Voilà le portrait de mon père, avec les cheveux en toupet comme on les portait quand il était jeune. La tête est presque souriante et pleine. Mais à côté est un dessin qui le représente amaigri et l’œil triste. Ce dessin a été fait quand la vie avait fané et creusé ses traits.

Voici son portefeuille de vieux cuir vert, où il avait écrit des chansons qui avaient la forme de flacons et de gourdes, où il avait aussi laissé dans un des plis une fleur donnée par ma mère…

Cette fleur-là, elle vient de la retirer, et, après l’avoir pressée sur ses lèvres, elle a voulu que j’y appuie les miennes aussi. Je l’ai fait machinalement et avec gêne…

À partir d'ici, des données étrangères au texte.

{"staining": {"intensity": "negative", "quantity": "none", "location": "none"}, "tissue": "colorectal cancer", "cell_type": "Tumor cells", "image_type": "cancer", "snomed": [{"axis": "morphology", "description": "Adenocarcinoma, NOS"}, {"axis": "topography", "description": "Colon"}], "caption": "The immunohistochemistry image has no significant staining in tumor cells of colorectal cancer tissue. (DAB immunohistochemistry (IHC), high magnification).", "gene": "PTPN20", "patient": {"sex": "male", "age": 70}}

Toutes ces choses, porte-montre d’il y a trente ans, bonnet grec aux roses défraîchies et poudreuses, bouquet aux pétales secs embaumant pour elle le souvenir d’un jour heureux, tout cela est entremêlé de brins de rameau et de buis bénit, même d’images de sainteté, et la pauvre femme joint les mains et regarde le ciel en remuant les miettes du passé.

Elle est restée immobile dans sa douleur depuis le jour où son mari l’a quittée.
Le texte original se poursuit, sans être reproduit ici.